Teve uma infância, adolescência e parte da juventude vividas no Huambo. Mas é curioso que isso não se projecta na sua obra...

Tem razão. Nunca usei muito, directamente, a minha biografia. Mas neste livro, “So-ciedade dos Sonhadores Involuntários”, um dos per­sonagens principais é do Huambo e muitas memórias dele da juventude no Huambo realmente são as minhas. Este livro tem muita coisa ligada ao Huambo.

Não li este livro.

Aliás, o livro tem dois narradores que são do Huambo, têm memórias do Huambo. É engraçado que ao Mia Couto fazem-lhe a mesma pergunta relativamente à Beira, porque ele é da Beira. Agora está a es-crever um romance sobre a Beira, num momento em que aconteceu este desastre horrível. A Beira de que ele fala no livro não existe mais, desapareceu nas inundações.
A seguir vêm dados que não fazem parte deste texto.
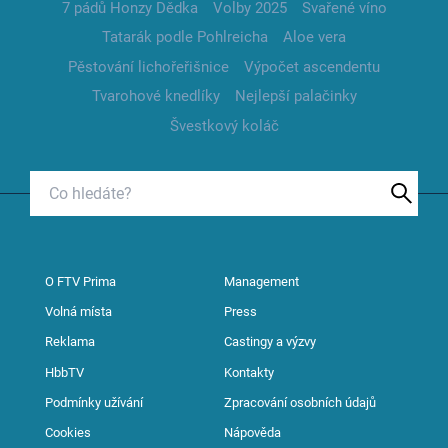
7 pádů Honzy Dědka
Volby 2025
Svařené víno
Tatarák podle Pohlreicha
Aloe vera
Pěstování lichořeřišnice
Výpočet ascendentu
Tvarohové knedlíky
Nejlepší palačinky
Švestkový koláč
O FTV Prima
Management
Volná místa
Press
Reklama
Castingy a výzvy
HbbTV
Kontakty
Podmínky užívání
Zpracování osobních údajů
Cookies
Nápověda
Continua a ser jornalista?

Quando se é jornalista, continua-se a ser jornalista a vida inteira. Tenho saudades de exercer jornalismo.O melhor do jornalismo é descobrir pessoas. De uma certa maneira, o jornalismo ensinou-me a aproximar-me das pessoas, a descobrir histórias, porque sou uma pessoa tímida.

Torna-se jornalista a partir da literatura ou torna-se escritor a partir do jornalismo?

É uma boa pergunta. Acho que as duas coisas. Comecei a fazer jornalismo no jornal “África”, com o falecido João Van-Dúnem, que era o meu chefe de redacção, uma pessoa da qual tenho muitas saudades. Curiosamente, comecei a escrever sobre ambiente, porque eu era estudante de Silvicultura.E depois passei a escrever crítica literária. Só mais tarde comecei a fazer reportagens.

Qual é a leitura que tem do jornalismo que se vai fazendo em Angola?

O jornalismo em papel em quase todo o mundo decaiu muito. Regra geral, os jornais hoje têm menos qualidade. Nos EUA, de alguma forma com estas coisas das notícias falsas e as novas tecnologias que ajudam a disseminar notícias falsas,uma parte do público retornou à imprensa escrita, que assegura uma certa credibilidade. No caso de Angola melhorou e isso tem a ver com as mudanças no regime. Temos em Angola jornalistas muito bons, mas também temos os muito maus, como em todo o lado.